§ Task brief
Can you copy the records below from the line with "Between 10 and" to the line with "loading_percent", swapping "biggest shift" for "largest change" and changing nothing else?

§ Data listing
● ● ●
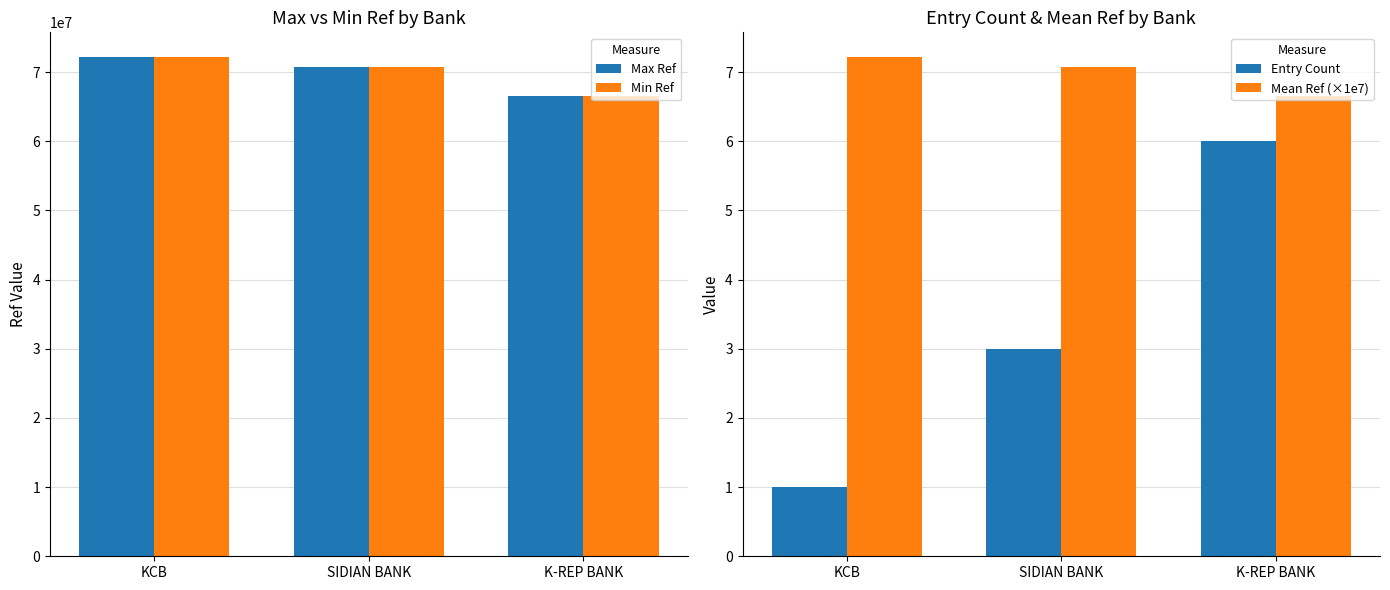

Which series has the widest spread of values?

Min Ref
● ● ●
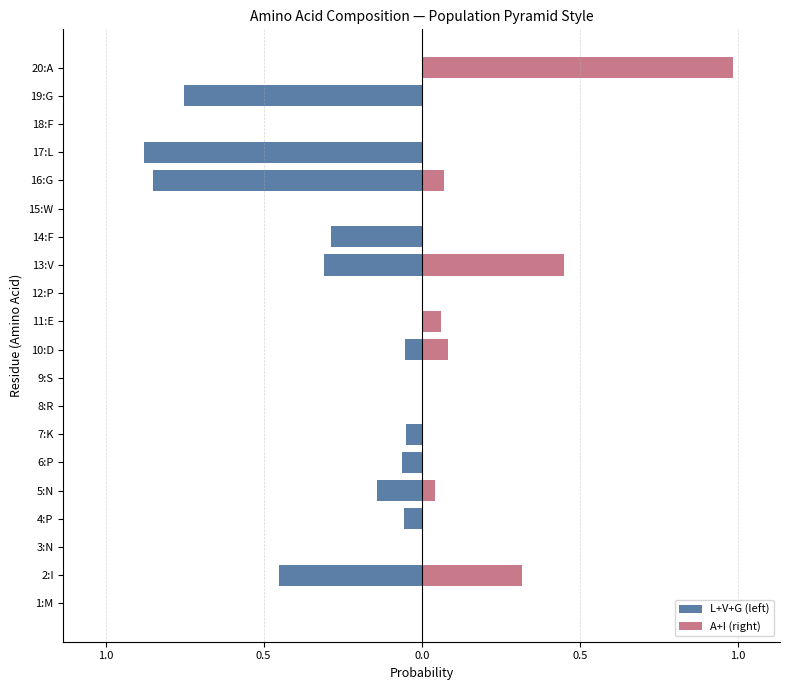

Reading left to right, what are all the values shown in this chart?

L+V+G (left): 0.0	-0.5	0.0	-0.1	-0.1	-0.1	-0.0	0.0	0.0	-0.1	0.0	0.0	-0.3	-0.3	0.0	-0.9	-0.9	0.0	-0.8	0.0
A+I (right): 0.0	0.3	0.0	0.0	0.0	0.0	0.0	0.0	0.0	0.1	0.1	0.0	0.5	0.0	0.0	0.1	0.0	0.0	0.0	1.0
● ● ●
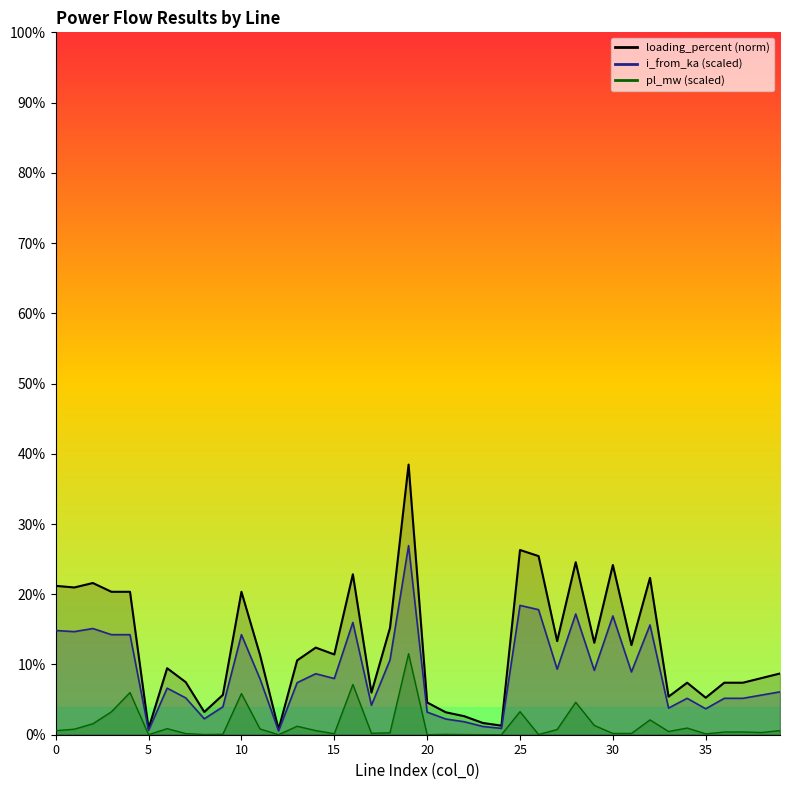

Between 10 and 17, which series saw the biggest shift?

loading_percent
● ● ●
§ Response for this exercise
Between 10 and 17, which series saw the largest change?

loading_percent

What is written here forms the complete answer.